## AIM OF THE TASK
Please print, word for word, the stretch of the Clearwater failed-node guide that begins at the words "For each failed" and stops after "the failed node.".

## EXTRACT

— Start —

Dealing with Failed Nodes

Nodes can be easily removed from a Clearwater deployment by following the instructions for elastic scaling. However, sometimes a node or nodes may fail unexpectedly. If the nodes cannot be recovered, then you should do the following (in the order specified):

  • If one or more nodes have failed that were acting as etcd masters (see configuration) and as a result you have lost 50% (or more) of your etcd master nodes in any one site then the etcd cluster for that site will have lost “quorum” and have become read-only. To recover the etcd cluster you will need to follow the process here.
  • If one or more nodes have failed that were acting as etcd masters but more than half of your etcd cluster remains operational then you must first follow the steps below: “Removing a failed node from an etcd cluster”
  • If a Vellum node has failed then you should follow the instructions below: “Removing a failed Vellum node from the data store clusters”
  • You can now spin up a new node to replace the lost capacity. If you are replacing a node that had been acting as an etcd master then you should typically configure the new node to also be an etcd master in order to retain your original etcd cluster size.

The processes described below do not affect call processing and can be run on a system handling call traffic.

Removing a failed node from an etcd cluster

If a node fails that was acting as an etcd master then it must be manually removed from the site’s etcd cluster. Failure to do so may leave the site in a state where future scaling operations do not work, or where in-progress scaling operations fail to complete.

This process assumes that more than half of the site’s etcd cluster is still healthy and so the etcd cluster still has quorum. If 50% or more of the etcd masters in a given site have failed then you will need to first follow the process here.

For each failed node, log into a healthy etcd master in the same site as the failed node and run the following steps:

  • Run clearwater-etcdctl cluster-health and make a note of the ID of the failed node.
  • Run clearwater-etcdctl member list to check that the failed node reported is the one you were expecting (by looking at its IP address).

— End —

## INFORMATION SUPPLIED
— Start —

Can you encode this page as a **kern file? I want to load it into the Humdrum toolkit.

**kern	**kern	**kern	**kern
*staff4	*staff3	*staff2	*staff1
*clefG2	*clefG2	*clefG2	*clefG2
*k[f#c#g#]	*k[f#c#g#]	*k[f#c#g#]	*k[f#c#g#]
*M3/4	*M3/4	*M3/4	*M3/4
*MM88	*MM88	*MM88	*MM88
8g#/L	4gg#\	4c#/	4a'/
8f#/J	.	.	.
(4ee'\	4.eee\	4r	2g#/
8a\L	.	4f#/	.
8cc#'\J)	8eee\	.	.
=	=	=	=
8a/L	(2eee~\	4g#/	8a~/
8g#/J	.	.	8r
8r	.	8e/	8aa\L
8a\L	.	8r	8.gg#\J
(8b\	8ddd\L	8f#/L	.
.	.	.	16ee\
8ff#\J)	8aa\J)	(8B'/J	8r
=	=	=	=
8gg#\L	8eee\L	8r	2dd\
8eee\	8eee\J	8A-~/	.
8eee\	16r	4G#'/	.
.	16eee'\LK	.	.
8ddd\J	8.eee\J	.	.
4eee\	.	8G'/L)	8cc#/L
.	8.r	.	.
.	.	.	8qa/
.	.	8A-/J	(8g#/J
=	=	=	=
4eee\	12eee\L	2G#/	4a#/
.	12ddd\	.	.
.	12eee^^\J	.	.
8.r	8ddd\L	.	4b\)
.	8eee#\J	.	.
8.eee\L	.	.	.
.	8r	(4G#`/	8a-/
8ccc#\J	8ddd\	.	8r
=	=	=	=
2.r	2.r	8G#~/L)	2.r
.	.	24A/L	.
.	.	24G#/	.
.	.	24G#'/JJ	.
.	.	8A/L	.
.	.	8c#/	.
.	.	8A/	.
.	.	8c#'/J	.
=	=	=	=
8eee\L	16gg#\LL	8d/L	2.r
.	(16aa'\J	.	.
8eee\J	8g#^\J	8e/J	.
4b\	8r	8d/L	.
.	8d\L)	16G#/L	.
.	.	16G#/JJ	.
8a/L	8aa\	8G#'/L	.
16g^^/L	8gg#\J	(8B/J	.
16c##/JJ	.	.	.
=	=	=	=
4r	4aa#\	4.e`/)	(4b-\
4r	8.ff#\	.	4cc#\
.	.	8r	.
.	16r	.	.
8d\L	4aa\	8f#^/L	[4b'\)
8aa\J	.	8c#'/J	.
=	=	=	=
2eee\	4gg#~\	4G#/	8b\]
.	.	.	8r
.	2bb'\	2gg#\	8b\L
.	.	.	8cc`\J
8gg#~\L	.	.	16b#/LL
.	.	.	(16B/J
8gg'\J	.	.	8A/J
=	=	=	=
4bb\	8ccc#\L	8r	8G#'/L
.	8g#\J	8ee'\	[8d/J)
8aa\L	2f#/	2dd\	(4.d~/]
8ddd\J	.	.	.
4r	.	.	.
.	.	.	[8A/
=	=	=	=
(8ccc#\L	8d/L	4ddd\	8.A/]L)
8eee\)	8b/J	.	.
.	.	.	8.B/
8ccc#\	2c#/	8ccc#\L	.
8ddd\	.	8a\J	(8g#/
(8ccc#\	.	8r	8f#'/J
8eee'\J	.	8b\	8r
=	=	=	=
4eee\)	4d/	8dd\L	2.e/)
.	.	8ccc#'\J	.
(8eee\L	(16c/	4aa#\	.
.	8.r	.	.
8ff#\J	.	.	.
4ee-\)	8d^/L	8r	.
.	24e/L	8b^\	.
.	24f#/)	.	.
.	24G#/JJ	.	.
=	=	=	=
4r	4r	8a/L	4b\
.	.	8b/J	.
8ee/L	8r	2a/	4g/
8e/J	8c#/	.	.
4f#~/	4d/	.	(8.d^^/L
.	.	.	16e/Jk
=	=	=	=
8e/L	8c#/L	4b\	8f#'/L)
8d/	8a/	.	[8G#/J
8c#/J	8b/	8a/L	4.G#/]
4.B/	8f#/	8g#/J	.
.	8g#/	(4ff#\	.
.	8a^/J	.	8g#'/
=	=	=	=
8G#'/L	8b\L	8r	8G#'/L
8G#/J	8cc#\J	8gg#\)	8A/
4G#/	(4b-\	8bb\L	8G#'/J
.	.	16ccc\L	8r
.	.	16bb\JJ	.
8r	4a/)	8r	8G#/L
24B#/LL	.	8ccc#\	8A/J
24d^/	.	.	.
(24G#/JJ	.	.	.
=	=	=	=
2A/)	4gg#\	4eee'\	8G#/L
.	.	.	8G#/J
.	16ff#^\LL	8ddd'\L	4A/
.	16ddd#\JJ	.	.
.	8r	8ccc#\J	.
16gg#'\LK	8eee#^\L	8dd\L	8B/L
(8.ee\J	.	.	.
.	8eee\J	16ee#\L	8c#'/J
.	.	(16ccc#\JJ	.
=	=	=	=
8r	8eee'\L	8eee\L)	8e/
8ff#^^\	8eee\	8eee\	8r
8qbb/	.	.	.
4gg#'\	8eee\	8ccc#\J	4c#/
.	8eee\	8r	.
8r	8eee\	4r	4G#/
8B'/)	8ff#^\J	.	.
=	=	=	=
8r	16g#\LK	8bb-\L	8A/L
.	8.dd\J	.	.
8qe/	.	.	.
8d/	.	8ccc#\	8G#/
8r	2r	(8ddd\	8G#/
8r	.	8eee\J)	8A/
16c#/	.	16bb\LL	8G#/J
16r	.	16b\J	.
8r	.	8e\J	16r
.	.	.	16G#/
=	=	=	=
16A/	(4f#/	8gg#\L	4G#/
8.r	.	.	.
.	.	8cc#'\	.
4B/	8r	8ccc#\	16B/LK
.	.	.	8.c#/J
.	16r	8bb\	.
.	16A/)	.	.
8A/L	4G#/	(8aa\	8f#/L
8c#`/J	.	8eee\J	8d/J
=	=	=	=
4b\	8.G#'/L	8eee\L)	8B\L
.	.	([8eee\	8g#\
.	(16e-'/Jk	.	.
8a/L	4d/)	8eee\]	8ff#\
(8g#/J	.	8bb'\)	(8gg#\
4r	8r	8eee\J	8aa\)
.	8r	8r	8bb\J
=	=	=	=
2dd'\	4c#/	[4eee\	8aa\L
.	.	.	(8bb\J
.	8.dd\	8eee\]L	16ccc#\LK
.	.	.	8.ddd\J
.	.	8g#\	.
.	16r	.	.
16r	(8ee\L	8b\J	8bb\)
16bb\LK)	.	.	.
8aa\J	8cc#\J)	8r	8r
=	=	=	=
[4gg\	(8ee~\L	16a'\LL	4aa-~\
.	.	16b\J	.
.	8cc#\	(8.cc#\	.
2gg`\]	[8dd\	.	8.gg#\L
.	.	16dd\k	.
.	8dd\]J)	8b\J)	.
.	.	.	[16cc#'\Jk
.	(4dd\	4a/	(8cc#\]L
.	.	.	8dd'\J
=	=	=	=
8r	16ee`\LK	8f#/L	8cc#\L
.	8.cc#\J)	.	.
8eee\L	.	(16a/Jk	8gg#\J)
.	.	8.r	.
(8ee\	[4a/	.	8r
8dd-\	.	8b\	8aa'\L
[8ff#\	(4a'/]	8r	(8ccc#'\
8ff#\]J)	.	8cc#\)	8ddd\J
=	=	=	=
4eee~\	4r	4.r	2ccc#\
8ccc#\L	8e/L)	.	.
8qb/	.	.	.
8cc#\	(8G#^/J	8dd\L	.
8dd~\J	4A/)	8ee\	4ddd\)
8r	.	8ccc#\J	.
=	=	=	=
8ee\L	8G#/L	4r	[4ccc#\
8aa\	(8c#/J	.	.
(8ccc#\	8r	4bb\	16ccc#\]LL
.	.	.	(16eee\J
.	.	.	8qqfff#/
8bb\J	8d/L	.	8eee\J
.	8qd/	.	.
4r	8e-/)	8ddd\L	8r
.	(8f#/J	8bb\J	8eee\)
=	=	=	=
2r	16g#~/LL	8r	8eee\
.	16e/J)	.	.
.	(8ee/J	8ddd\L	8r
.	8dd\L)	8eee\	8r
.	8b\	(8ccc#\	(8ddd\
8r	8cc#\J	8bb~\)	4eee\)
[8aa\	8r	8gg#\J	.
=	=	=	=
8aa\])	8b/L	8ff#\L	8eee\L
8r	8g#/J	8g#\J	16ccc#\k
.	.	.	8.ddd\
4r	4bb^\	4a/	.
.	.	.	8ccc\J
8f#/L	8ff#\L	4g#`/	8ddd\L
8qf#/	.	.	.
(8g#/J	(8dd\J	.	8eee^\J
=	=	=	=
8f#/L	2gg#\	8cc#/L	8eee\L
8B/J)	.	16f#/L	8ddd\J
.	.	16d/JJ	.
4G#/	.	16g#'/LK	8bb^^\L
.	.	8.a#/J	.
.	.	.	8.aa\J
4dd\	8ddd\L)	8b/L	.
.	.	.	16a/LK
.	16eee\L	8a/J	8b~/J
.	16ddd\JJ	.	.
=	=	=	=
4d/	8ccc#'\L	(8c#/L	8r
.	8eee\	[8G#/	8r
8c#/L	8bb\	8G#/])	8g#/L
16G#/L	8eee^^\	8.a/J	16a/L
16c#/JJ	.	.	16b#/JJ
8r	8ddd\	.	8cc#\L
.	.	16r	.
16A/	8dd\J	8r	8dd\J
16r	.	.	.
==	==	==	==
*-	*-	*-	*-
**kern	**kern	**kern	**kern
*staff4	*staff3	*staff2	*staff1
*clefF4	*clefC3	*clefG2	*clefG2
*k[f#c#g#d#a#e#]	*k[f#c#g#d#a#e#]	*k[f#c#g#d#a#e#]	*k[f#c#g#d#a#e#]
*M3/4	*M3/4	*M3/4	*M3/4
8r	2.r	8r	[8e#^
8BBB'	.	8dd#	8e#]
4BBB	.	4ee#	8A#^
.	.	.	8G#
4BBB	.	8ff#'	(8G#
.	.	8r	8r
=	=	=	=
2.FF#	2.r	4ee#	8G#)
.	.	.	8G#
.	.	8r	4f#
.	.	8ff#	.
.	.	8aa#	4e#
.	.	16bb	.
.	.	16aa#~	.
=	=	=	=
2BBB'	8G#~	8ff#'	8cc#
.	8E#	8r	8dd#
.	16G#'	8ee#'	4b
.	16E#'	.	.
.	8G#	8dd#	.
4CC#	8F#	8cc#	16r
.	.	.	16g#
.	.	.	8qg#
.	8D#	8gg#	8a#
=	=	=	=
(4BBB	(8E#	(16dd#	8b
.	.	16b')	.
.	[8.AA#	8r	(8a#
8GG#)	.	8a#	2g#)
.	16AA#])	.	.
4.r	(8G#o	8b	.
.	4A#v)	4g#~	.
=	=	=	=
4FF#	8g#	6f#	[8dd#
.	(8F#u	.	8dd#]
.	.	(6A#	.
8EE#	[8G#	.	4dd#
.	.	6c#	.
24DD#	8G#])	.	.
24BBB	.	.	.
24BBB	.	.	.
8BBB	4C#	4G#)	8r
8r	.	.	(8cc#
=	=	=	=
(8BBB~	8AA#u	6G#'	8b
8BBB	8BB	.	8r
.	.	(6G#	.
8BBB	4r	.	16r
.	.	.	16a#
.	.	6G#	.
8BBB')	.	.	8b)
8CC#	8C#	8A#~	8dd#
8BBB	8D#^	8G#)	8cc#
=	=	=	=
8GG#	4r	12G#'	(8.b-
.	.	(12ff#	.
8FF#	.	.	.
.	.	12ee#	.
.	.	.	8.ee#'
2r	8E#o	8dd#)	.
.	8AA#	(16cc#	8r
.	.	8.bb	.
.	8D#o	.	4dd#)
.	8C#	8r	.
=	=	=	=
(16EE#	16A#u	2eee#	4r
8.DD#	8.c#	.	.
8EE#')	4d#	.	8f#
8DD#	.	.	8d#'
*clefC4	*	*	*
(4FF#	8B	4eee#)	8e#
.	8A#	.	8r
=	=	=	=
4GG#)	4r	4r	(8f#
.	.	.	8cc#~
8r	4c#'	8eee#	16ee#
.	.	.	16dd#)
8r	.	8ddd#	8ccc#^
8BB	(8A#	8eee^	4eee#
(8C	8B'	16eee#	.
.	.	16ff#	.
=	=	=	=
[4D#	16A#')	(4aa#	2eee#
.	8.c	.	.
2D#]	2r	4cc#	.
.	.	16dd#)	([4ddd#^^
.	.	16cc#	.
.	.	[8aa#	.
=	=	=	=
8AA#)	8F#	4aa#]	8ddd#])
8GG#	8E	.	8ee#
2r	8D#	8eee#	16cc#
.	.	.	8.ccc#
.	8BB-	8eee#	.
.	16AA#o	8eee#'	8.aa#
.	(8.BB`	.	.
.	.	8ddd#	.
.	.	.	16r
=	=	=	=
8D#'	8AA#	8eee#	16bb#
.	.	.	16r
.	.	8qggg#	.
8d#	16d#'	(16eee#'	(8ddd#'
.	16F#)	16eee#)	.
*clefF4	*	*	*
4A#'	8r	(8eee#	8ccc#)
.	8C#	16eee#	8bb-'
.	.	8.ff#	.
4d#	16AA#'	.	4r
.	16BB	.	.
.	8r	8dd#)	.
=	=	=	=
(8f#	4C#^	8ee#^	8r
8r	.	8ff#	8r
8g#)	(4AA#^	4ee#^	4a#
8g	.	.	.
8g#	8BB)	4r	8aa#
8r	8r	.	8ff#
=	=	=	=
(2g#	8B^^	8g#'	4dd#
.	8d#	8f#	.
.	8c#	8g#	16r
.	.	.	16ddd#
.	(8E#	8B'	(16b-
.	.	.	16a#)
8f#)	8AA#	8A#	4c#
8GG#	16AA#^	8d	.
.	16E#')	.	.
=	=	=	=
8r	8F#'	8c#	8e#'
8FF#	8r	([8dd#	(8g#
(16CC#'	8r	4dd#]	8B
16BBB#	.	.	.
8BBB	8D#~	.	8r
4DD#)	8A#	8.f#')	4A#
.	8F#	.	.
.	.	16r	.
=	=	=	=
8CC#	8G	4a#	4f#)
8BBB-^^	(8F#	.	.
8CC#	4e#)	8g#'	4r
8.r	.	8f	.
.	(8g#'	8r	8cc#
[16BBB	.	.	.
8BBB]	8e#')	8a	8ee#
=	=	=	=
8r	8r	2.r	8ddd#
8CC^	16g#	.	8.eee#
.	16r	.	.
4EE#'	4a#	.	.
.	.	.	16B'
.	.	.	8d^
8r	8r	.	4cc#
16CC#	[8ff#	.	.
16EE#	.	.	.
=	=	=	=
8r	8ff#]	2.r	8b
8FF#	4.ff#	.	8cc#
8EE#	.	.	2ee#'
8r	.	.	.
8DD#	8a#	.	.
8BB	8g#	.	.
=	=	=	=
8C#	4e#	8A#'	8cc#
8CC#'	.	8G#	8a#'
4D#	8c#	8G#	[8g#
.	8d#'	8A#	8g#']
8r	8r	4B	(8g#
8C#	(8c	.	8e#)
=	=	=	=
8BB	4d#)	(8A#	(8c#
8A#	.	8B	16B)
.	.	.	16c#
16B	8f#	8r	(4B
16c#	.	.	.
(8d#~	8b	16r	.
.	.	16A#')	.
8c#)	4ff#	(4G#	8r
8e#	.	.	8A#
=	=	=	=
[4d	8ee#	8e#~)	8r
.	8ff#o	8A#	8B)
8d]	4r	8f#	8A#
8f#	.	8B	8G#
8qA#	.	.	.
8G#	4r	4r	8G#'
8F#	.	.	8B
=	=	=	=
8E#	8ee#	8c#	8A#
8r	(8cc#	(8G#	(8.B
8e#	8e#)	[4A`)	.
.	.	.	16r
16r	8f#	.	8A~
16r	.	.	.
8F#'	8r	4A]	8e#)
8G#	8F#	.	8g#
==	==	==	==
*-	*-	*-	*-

— End —

## EXERCISE RESULT
For each failed node, log into a healthy etcd master in the same site as the failed node and run the following steps:

  • Run clearwater-etcdctl cluster-health and make a note of the ID of the failed node.